Available data »
━━━

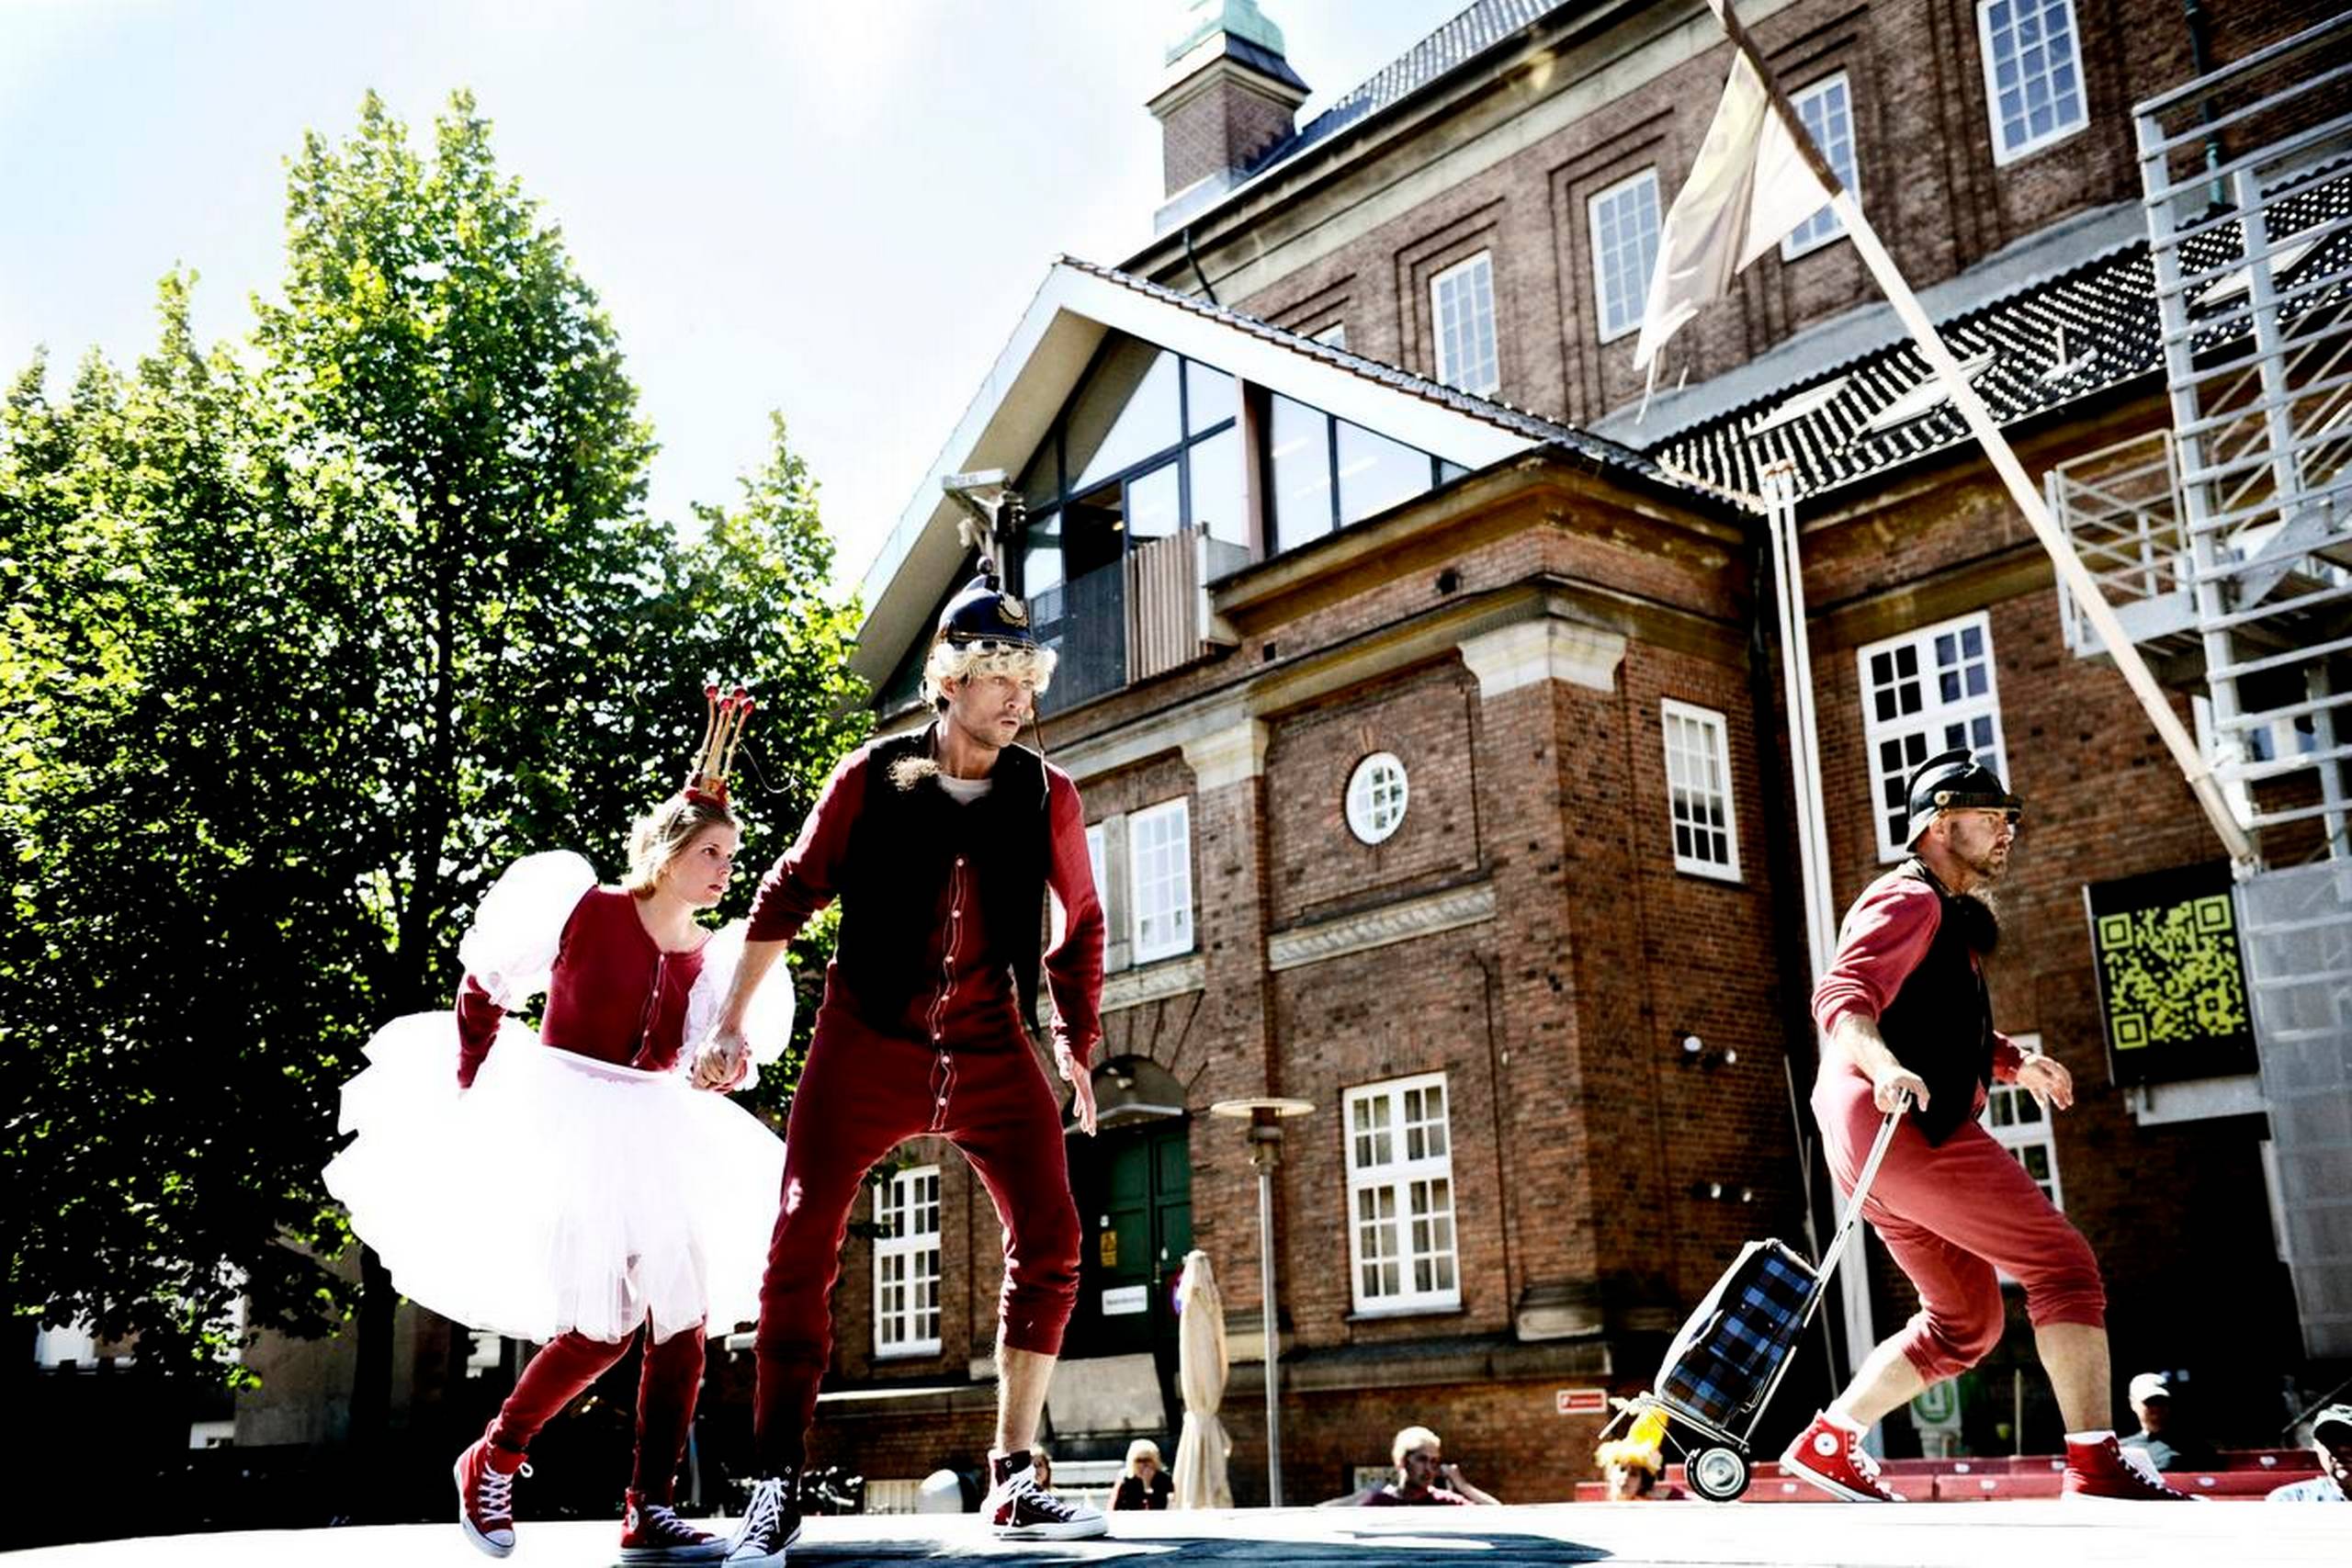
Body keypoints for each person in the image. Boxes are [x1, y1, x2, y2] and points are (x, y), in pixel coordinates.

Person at [324, 687, 794, 1562]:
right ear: (668, 853)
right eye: (713, 852)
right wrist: (468, 1084)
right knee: (605, 1326)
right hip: (569, 1113)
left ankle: (647, 1503)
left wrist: (718, 1064)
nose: (728, 869)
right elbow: (484, 984)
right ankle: (494, 1454)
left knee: (684, 1326)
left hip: (657, 1128)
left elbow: (706, 1061)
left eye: (733, 854)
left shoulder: (710, 957)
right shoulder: (583, 906)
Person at [698, 562, 1108, 1562]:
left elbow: (1082, 925)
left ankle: (1013, 1476)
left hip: (987, 1042)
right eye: (997, 672)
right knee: (799, 1248)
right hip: (865, 1038)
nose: (1018, 695)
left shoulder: (1047, 794)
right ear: (947, 679)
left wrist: (1075, 1047)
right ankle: (775, 1482)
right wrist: (730, 1024)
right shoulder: (869, 777)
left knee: (1054, 1240)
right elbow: (787, 896)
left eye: (1028, 675)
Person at [1780, 750, 2192, 1505]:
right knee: (2064, 1267)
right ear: (1941, 823)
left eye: (2010, 818)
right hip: (1899, 1122)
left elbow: (1934, 1023)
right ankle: (2098, 1461)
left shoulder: (1940, 913)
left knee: (1966, 1321)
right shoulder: (1909, 899)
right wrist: (1882, 1067)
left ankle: (1830, 1438)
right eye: (1992, 817)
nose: (2008, 831)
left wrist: (2013, 1062)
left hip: (1871, 1139)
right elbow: (1843, 995)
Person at [1360, 1427, 1502, 1506]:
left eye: (1434, 1461)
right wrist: (1361, 1495)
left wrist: (1462, 1485)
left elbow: (1498, 1513)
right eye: (1422, 1459)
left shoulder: (1444, 1501)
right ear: (1402, 1461)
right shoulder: (1381, 1502)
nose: (1429, 1468)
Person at [2120, 1371, 2215, 1471]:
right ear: (2133, 1403)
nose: (2156, 1408)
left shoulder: (2196, 1448)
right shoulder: (2122, 1449)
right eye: (2150, 1402)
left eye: (2161, 1401)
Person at [2267, 1403, 2350, 1502]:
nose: (2342, 1449)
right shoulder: (2289, 1500)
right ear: (2315, 1447)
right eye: (2330, 1440)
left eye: (2349, 1440)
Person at [1111, 1438, 1173, 1510]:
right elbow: (1114, 1509)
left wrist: (1147, 1486)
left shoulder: (1163, 1480)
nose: (1143, 1465)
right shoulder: (1126, 1480)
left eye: (1147, 1460)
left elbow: (1159, 1508)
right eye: (1139, 1461)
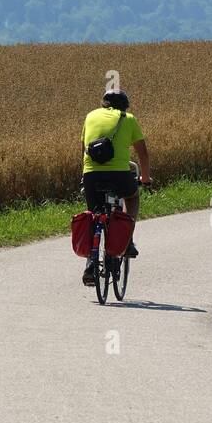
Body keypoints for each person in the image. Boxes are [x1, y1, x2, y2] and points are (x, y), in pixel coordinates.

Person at [80, 88, 151, 285]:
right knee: (132, 196)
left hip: (91, 174)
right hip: (119, 174)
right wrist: (145, 178)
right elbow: (143, 154)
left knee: (93, 215)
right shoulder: (128, 119)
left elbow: (83, 148)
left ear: (104, 103)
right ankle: (126, 239)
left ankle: (90, 266)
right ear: (124, 106)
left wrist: (85, 174)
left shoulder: (90, 116)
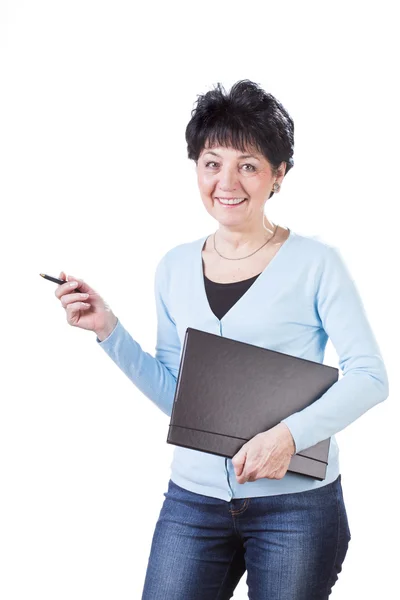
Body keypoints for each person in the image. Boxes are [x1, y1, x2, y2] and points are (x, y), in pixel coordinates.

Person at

━━━

Work order » Sift through the material above and copy each line that holds "ankle".

Answer below »
left ankle: (647, 1503)
right ankle: (494, 1454)
left ankle: (1013, 1476)
right ankle: (775, 1482)
right ankle: (2098, 1461)
left ankle: (1830, 1438)
right ankle: (126, 239)
left ankle: (90, 266)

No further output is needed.